### PROVIDED DATA
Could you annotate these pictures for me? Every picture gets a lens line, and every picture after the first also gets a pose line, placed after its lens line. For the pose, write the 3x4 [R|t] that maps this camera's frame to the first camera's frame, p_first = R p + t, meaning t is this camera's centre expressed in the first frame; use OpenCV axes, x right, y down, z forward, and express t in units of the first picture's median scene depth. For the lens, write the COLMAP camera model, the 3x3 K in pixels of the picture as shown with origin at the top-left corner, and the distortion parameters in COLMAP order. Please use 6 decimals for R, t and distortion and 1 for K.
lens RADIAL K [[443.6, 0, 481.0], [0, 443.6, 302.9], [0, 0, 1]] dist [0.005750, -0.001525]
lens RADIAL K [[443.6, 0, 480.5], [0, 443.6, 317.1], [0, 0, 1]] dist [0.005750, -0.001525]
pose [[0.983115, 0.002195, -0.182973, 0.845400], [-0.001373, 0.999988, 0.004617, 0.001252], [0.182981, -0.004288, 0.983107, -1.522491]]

...

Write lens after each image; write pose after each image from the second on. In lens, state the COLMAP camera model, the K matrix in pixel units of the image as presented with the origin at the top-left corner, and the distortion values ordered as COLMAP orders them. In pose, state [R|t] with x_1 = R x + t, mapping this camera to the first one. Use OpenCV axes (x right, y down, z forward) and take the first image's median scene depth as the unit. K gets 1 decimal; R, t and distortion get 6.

* * *

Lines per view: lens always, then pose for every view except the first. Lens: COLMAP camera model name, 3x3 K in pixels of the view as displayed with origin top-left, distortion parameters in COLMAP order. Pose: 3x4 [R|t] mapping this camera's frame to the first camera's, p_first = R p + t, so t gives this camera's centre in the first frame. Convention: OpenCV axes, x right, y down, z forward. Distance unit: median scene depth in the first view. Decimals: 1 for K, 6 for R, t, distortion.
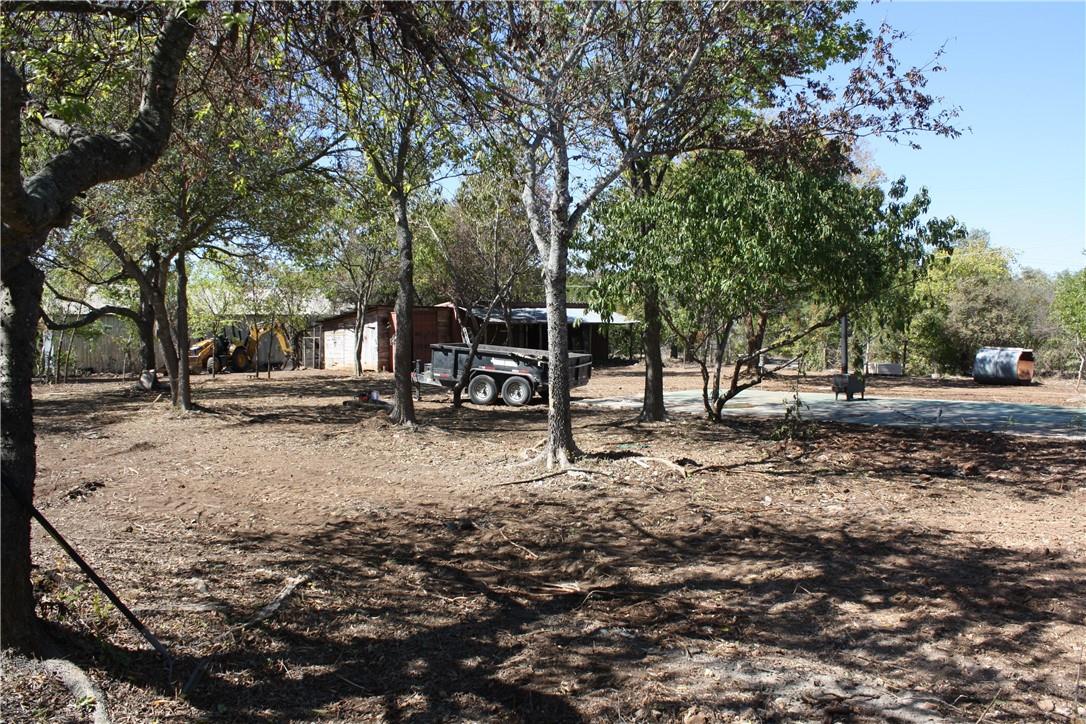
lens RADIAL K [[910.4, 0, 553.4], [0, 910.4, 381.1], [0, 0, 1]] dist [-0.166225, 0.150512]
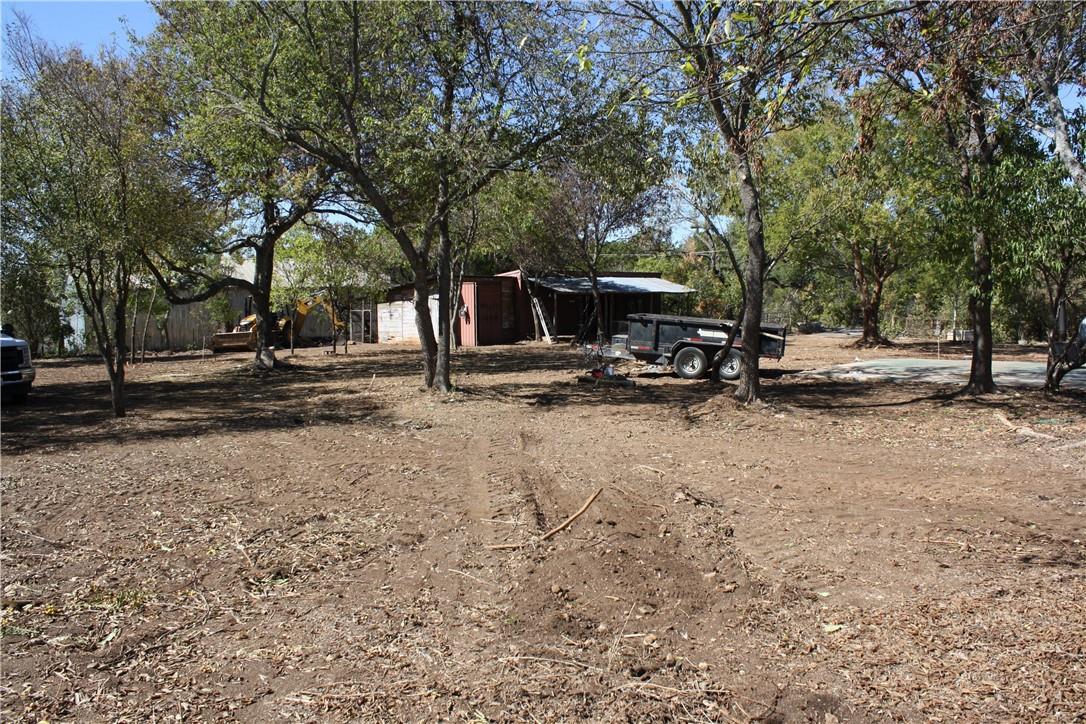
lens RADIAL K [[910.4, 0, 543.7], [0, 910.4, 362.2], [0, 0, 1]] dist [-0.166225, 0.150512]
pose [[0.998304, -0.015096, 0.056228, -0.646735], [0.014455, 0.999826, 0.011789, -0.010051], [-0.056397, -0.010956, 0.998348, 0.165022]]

### YOUR ASSIGNMENT
Please reproduce, unchanged, everything in the records from the line containing "Could you annotate" down to the line containing "-0.004288, 0.983107, -1.522491]]", with both of those lines included.

### SOLUTION FOR THIS EXERCISE
Could you annotate these pictures for me? Every picture gets a lens line, and every picture after the first also gets a pose line, placed after its lens line. For the pose, write the 3x4 [R|t] that maps this camera's frame to the first camera's frame, p_first = R p + t, meaning t is this camera's centre expressed in the first frame; use OpenCV axes, x right, y down, z forward, and express t in units of the first picture's median scene depth. For the lens, write the COLMAP camera model, the 3x3 K in pixels of the picture as shown with origin at the top-left corner, and the distortion parameters in COLMAP order. Please use 6 decimals for R, t and distortion and 1 for K.
lens RADIAL K [[443.6, 0, 481.0], [0, 443.6, 302.9], [0, 0, 1]] dist [0.005750, -0.001525]
lens RADIAL K [[443.6, 0, 480.5], [0, 443.6, 317.1], [0, 0, 1]] dist [0.005750, -0.001525]
pose [[0.983115, 0.002195, -0.182973, 0.845400], [-0.001373, 0.999988, 0.004617, 0.001252], [0.182981, -0.004288, 0.983107, -1.522491]]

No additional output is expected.